Lydia Wallace was interning at Danwei when the Sichuan earthquake struck. She is now working for a disaster relief organization in Sichuan and will be publishing stories and photographs about the people she meets. She is also blogging at www.fiferis.com.
Liu Mingxiu is 85 Years old. It was the first thing she told me. She was walking along the road between the lines of tents, when she saw me talking with the two Mi sisters, two women 20 years her younger. She was proud of her age, showing me with her fingers. A prestigious age, we all acknowledge. “I’m very lucky.” Then she told me she had six teeth, three on the bottom, three on the top. She spoke thick Sichuanese so though she understood my questions, I could not even pick out words from her answers.
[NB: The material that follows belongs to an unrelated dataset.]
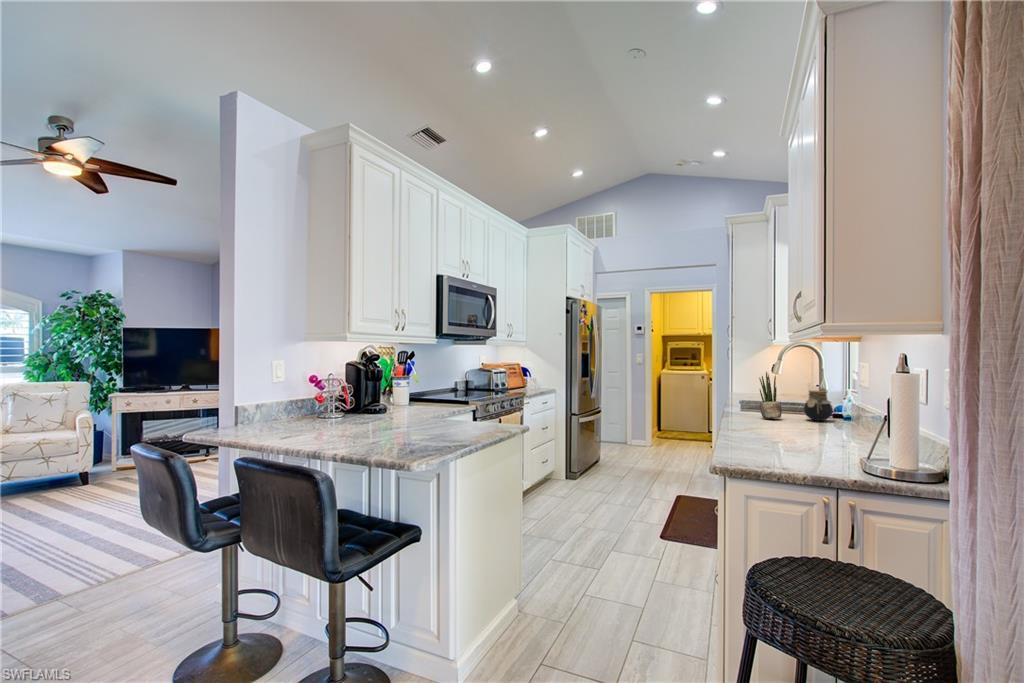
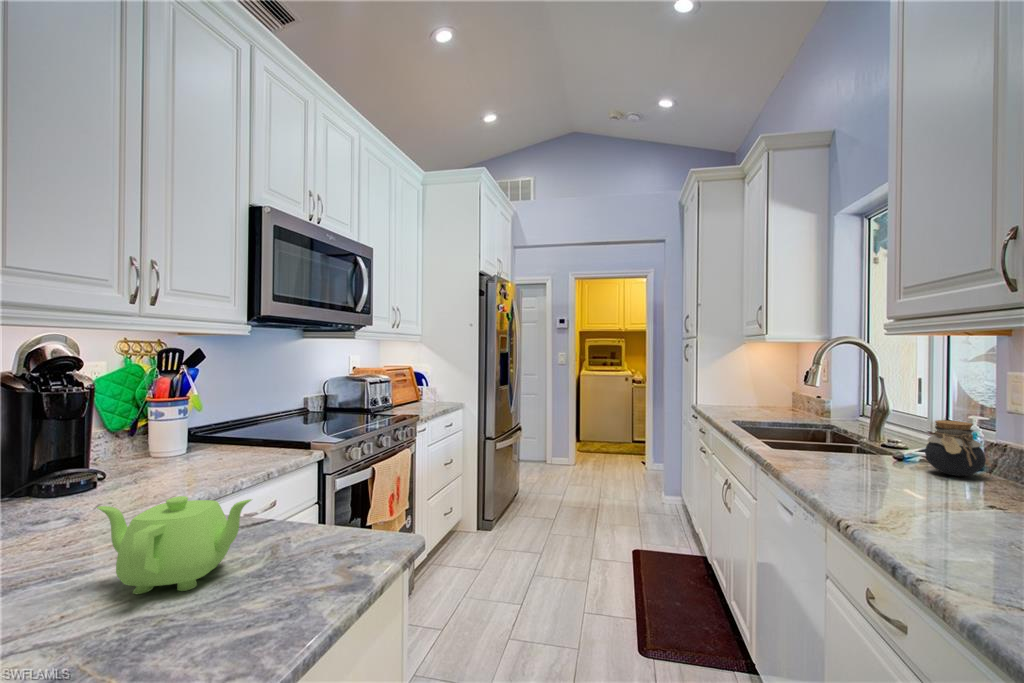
potted plant: present [759,372,782,418] -> none [848,387,896,473]
teapot: none [422,399,468,427] -> present [97,496,252,594]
We asked her how she is now, after the earthquake. She is not well, she tells us. Her morale is low, her mood depressed. “I have no hope in life. I just live.” She put her hand over her mouth and her laugh was soft and charming. “Why?” we ask, “Do you have enough food, enough water? Do you have a tent?” Many people in the earthquake zone still don’t, but this camp in Loushui is well supplied. There is running water and young people recruited by Taiwanese organization Tzuchi wear yellow vests and help distribute hot meals. “I cannot eat – nothing tastes anymore.” She thinks, “And there is no place to play. We used to play Majiang.” The Mi sisters both chime in, “We loved playing Majiang.” The memory makes everyone smile.
My translator also found it difficult to communicate with Mingxiu. She understood what the old woman said, but some of it didn’t quite make sense. Sometimes the three old women spoke at once and my translator couldn’t keep up. Later she tells me Mingxiu took her hand and confided, “I have a bad sense of direction. I can’t even call myself a cab. My sense of direction is very bad.”
I ask more questions, do you have children? “I have three sons,” she tells me “Five children. Three sons, two daughters.” “Where do they live?” I ask her, “In Loushui with you?” She shakes her head. “I haven’t heard from them since the earthquake. My youngest daughter lives in Mianzhu, the other three live in Shifang.” Two nearby towns, both heavily damaged in the earthquake. Still, there were towns much harder hit – most of the population of Mianzhu and Shifang survived. “Before the earthquake the visited me ever one or two months.” One of the Mi sisters adds that one of her sons lives with her.
My translator and I are both surprised and dismayed. Haven’t heard from them since the earthquake? “Can’t the government help you to find them? Do they have cell phone numbers?” “I have no phone,” she says, “No TV. Everything gone in the earthquake.”
At the time I thought there must be some mistake in translation. Almost a month and a half later, enough of the chaos had dissipated that this surprised me. But after we finished talking she led me to the tent where she now lived and we met her son. He confirmed that he had no word from his four siblings since the earthquake. He had white hair himself and had been sitting on the bed inside the tent. He looked distraught, much more distressed than the faces I see outside. It made me believe that much of the public suffering photographed in the week following the earthquake must simply have moved inside. The only place privacy still exists in the camp is in the stifling heat inside the tents. Even on the day we visited, when it rained off and on and the temperature was pleasant, no one remained in the tents in the daylight.
I asked her about the first time she ever saw a foreigner. “Not before the earthquake,” she says. “Now there are many here, but before the earthquake I had never met a foreigner.” This too surprises me, for her village was only two hours drive from Chengdu. “In Chengdu I think there are foreigners,” she says, “but I have not been.” She told me she had been once, when she was middle aged – forty something. She last saw Chengdu in the seventies.
As we leave, my translator asks how to write her name but she shook her head. She can recognize the characters of her name “bright beautiful,” but she doesn’t know any other characters. “I never went to school,” she explains. She grew up in Loushui. She farmed in a nearby field until she married. They she moved into her house and lived there for seventy years. “That is why I am not well,” she says. She had great affection for her house, she said, her things. “Now everything is gone.”